[anti-censorship-team] USERADDR for Turbo Tunnel in Snowflake

Thu Feb 6 01:36:07 UTC 2020

On Fri, Jan 31, 2020 at 07:24:48PM -0700, David Fifield wrote:
> https://gitweb.torproject.org/user/dcf/snowflake.git/tree/server/server.go?h=turbotunnel&id=07495371d67f914d2c828bbd3d7facc455996bd2#n135
> The branch currently lacks client geoip lookup (ExtORPort USERADDR),
> because of the difficulty I have talked about before of providing an IP
> address for a virtual session that is not inherently tied to any single
> network connection or address. I have a plan for solving it, though; it
> requires a slight breaking of abstractions. In the server, after reading
> the ClientID, we can peek at the first 4 bytes of the first packet.
> These 4 bytes are the KCP conversation ID (https://github.com/xtaci/kcp-go/blob/v5.5.5/kcp.go#L120),
> a random number chosen by the client, serving roughly the same purpose
> in KCP as our ClientID. We store a temporary mapping from the
> conversation ID to the IP address of client making the WebSocket
> connection. kcp-go provides a GetConv function that we can call in
> handleStream, just as we're about to connect to the ORPort, to look up
> the client's IP address in the mapping. The possibility of doing this is
> one reason I decided to go with KCP for this implementation rather than
> QUIC as I did in the meek implementation: the quic-go package doesn't
> expose an accessor for the QUIC connection ID.

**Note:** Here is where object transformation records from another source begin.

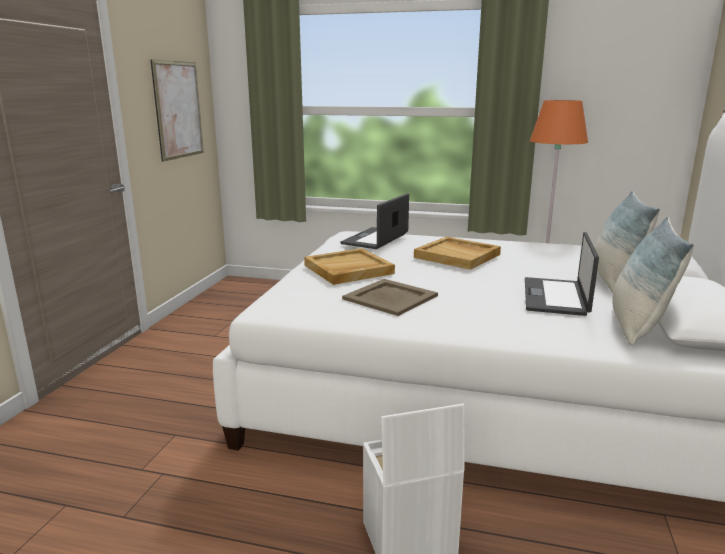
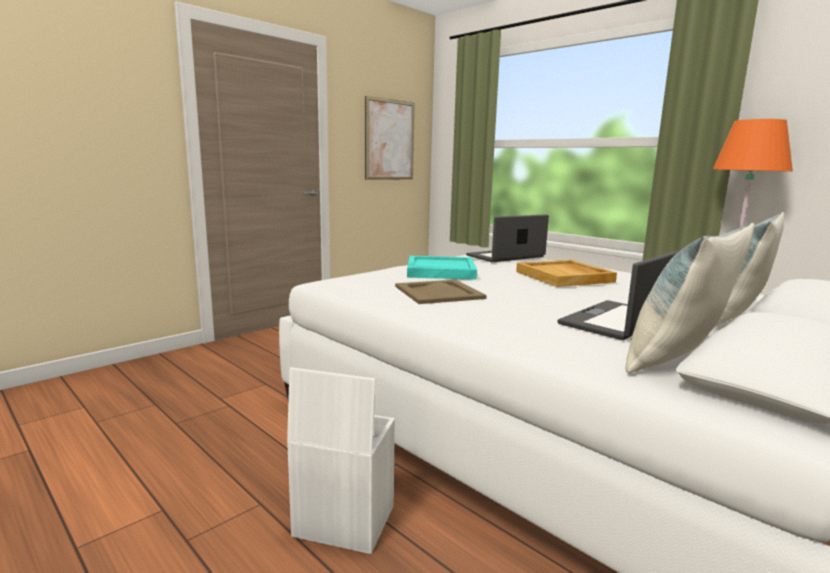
camera: 30 degrees right, 5 degrees down
(348, 270) = (440, 271): beige tray -> turquoise tray

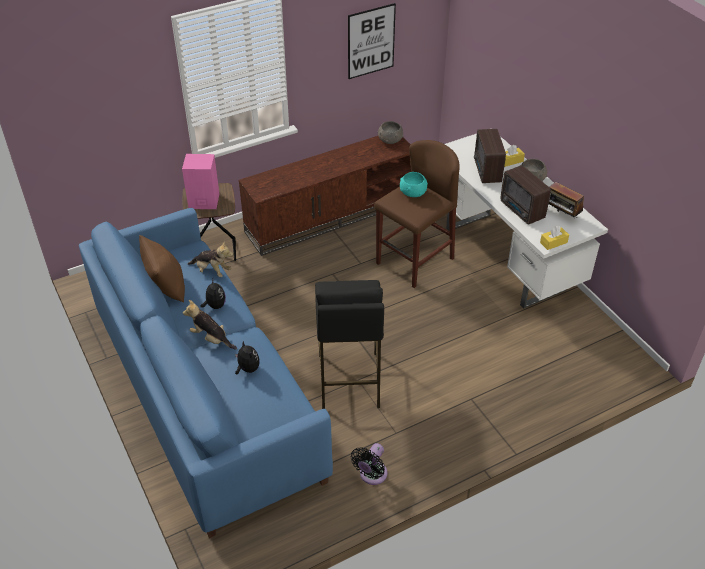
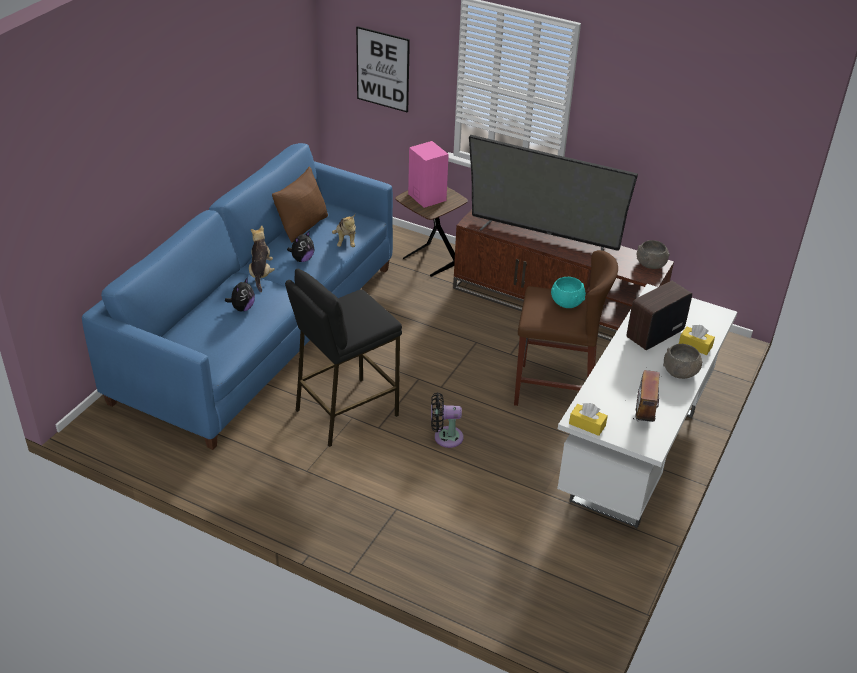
camera: 55 degrees right, 5 degrees down
(313, 169) = (543, 236): none -> television
(371, 41) = (679, 139): picture -> picture (383, 69)
(371, 475) = (242, 475): black fan -> black fan (445, 437)
(522, 211) = (615, 383): radio -> none

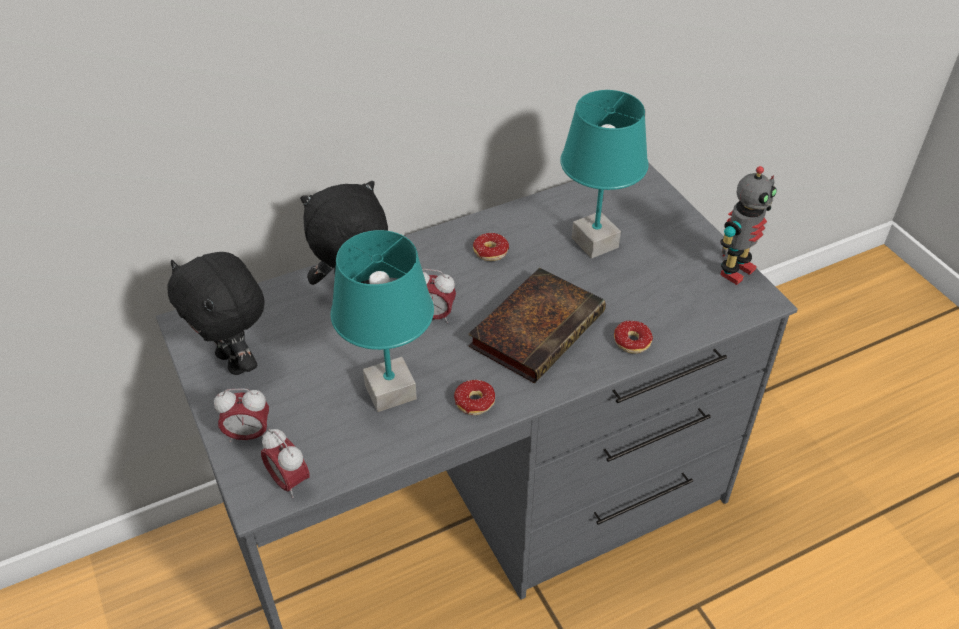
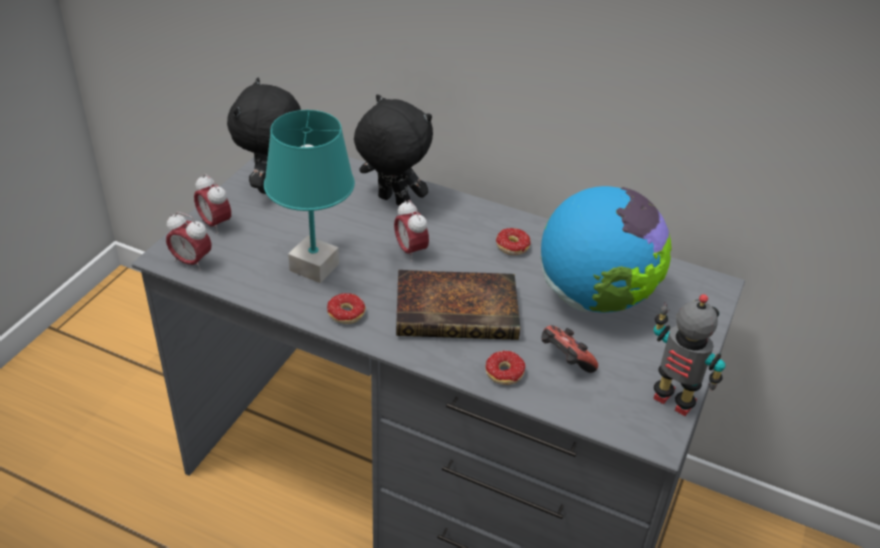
camera: 50 degrees right, 5 degrees down
(289, 481) = (191, 262): alarm clock -> alarm clock turned 75 degrees counterclockwise
(594, 242) = (595, 298): turquoise table lamp -> globe
(647, 301) = (564, 361): none -> game controller
(735, 270) = (672, 403): toy robot -> toy robot turned 150 degrees counterclockwise

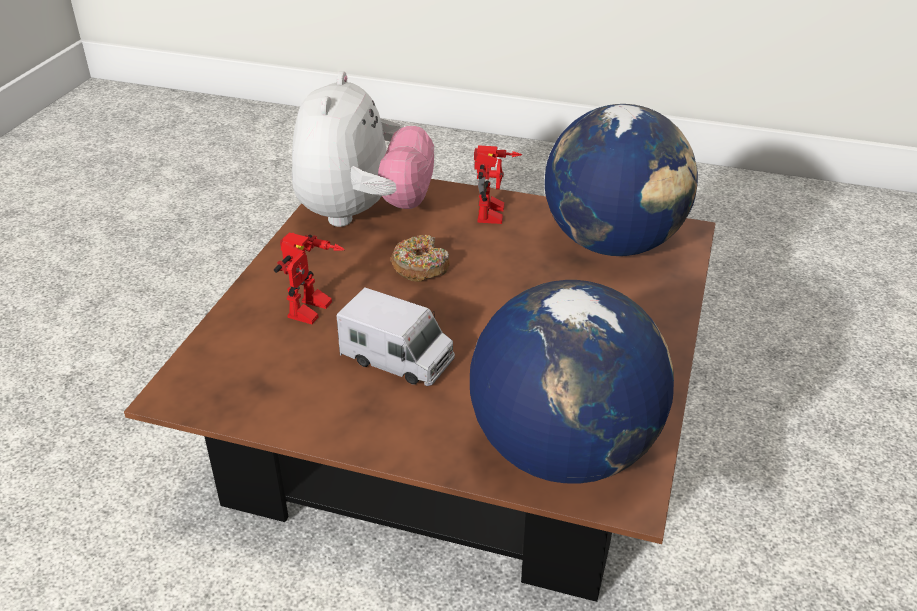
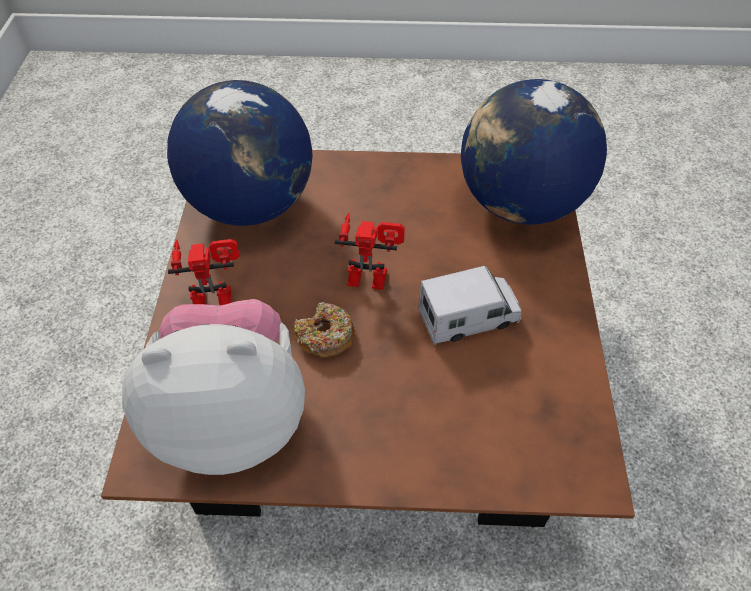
camera: 105 degrees left, 15 degrees up
(313, 313) = (429, 405): toy robot -> toy robot (371, 274)
(397, 359) = (468, 318): toy truck -> toy truck turned 60 degrees clockwise

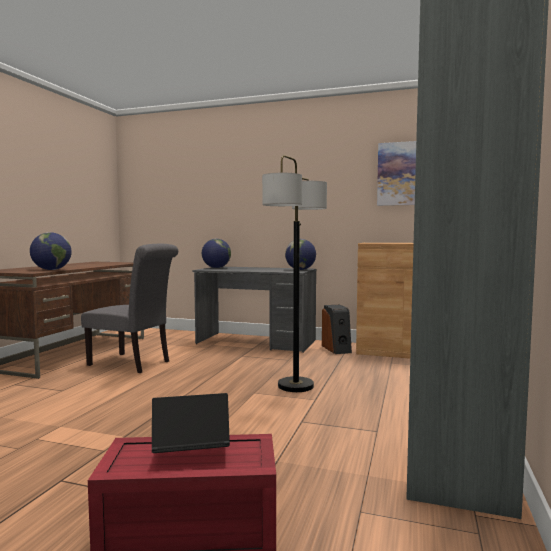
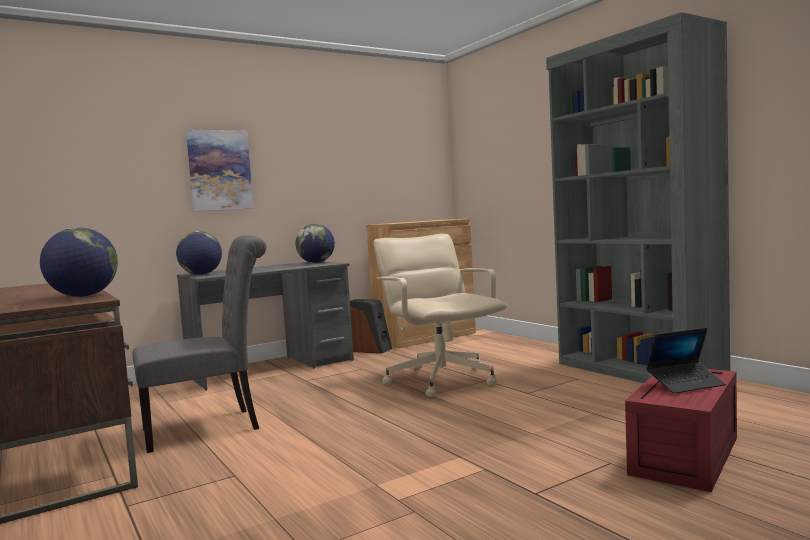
camera: 50 degrees left, 0 degrees up
(191, 454) = (686, 384): laptop -> laptop turned 135 degrees counterclockwise
(296, 386) = (441, 379): floor lamp -> beige office chair
(401, 174) = (393, 148): picture -> picture (220, 170)

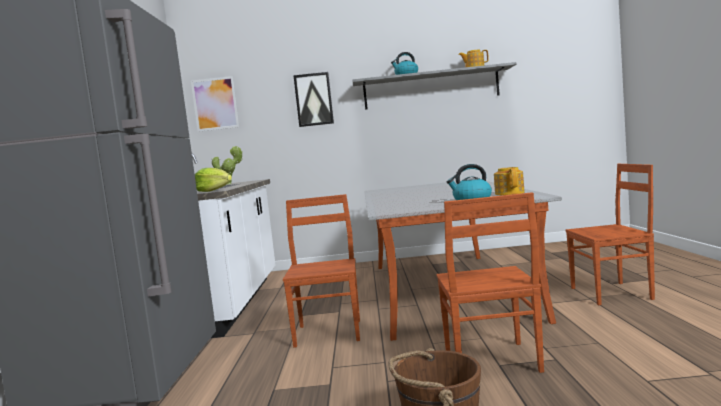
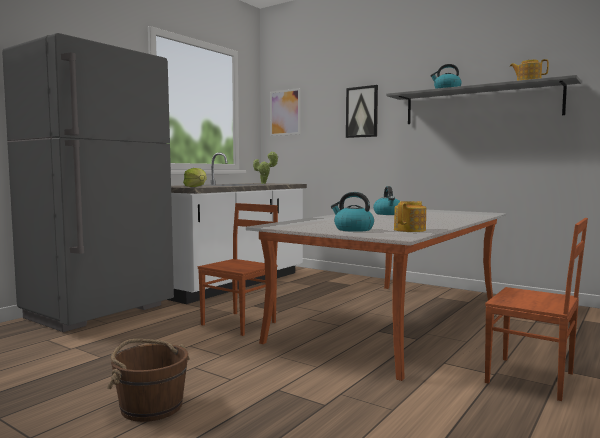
camera: 35 degrees right, 0 degrees up
(408, 192) = (388, 214): none -> kettle
(490, 361) = (278, 385): brown chair -> none

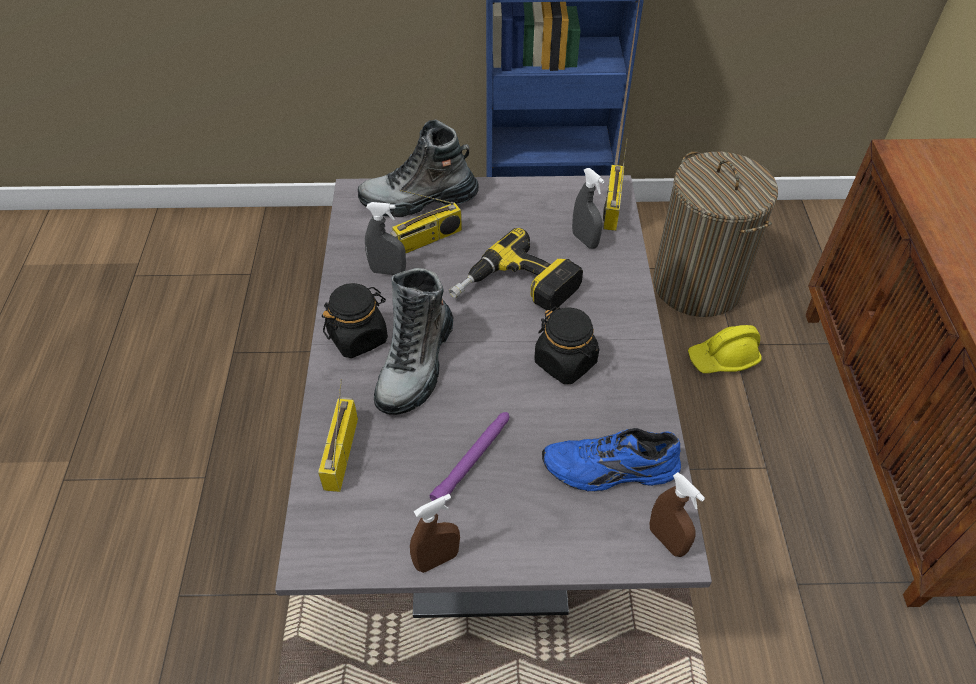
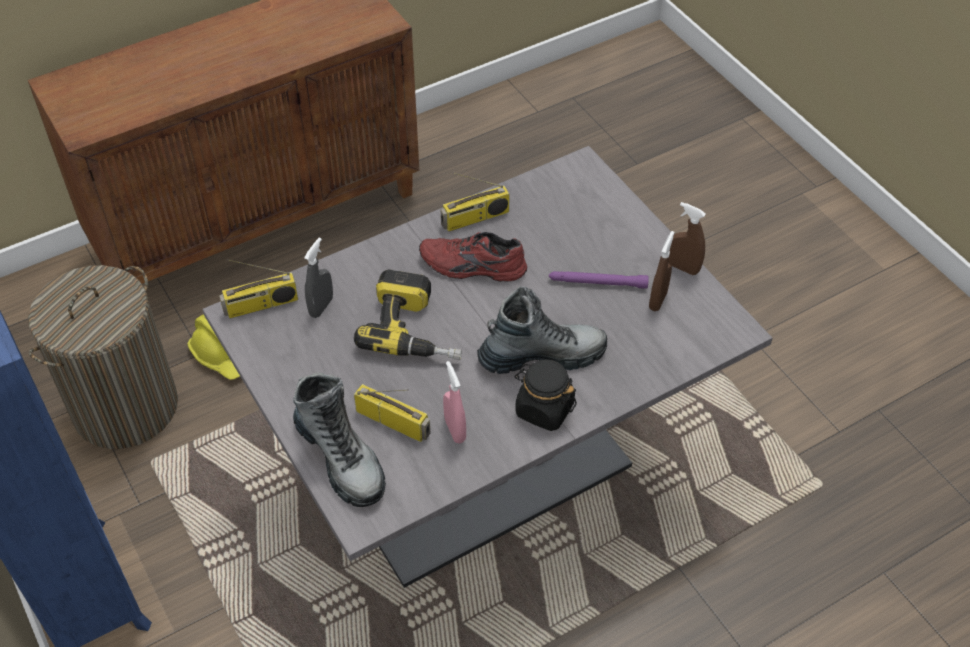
camera: 120 degrees left, 0 degrees up
(340, 451) = (653, 360): radio -> radio (475, 219)
(388, 271) = (455, 430): grey spray bottle -> pink spray bottle
(565, 362) = (472, 267): black jar -> red shoe
(610, 471) = (549, 211): blue shoe -> none
(667, 540) = (578, 170): brown spray bottle -> brown spray bottle (658, 300)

https://gitweb.torproject.org/user/dcf/snowflake.git/commit/?h=turbotunnel&id=3f88c4f817812bceb2c4cf1882086556abbf42a8
This commit adds USERADDR support for turbotunnel sessions. I found a
nicer way to do it than what I proposed above, that doesn't require
peeking into the packet structure. Instead of using the KCP conversation
ID as the common element linking an IP address and a client session, we
can use the ClientID (the artificial 8-byte value that we tack on at the
beginning of every WebSocket connection). The ServeHTTP function has
access to the ClientID because it's what parses it out, and once you
have a session you can recover the ClientID by calling the RemoteAddr
method—this is an effect of kcp-go using the address returned from its
ReadFrom calls as the remote address of the session, and the fact that
we use the ClientID for the address in those ReadFrom calls.

To summarize:
 * ServeHTTP has an IP address and a ClientID but not a session.
 * acceptStreams has a session and a ClientID but not an IP address.
 * We bridge the gap using a data structure that maps a Client ID to an
   IP address. ServeHTTP stores an entry in the structure, and
   acceptStreams looks it up.

I designed a simple data structure, clientIDMap, to serve as the lookup
table. In spirit it is a map[ClientID]string: you Set(clientID, addr) to
store a mapping, and Get(clientID) to retrieve it. It differs from a
plain map in that it expires old entries when storing new ones: it's a
fixed-size circular buffer. I designed it to be proof against memory
leaks. With a plain map, it would be possible for a client to get as far
as sending a ClientID (storing an entry in the map), but not ultimately
establish a session (leaving the entry in the map forever). But it means
that the buffer has to be large enough not to expire entries before they
are needed (how big depends on the rate of new session creation and
delay between when a WebSocket connection starts and when a session is
established). But even if an entry is expired before it is used, the
worst thing that happens is that one session gets attributed to ??
rather than a certain country. I added a log message for when this
happens and if it turns out to be a problem, we can design a more
complicated, dynamically sized data structure.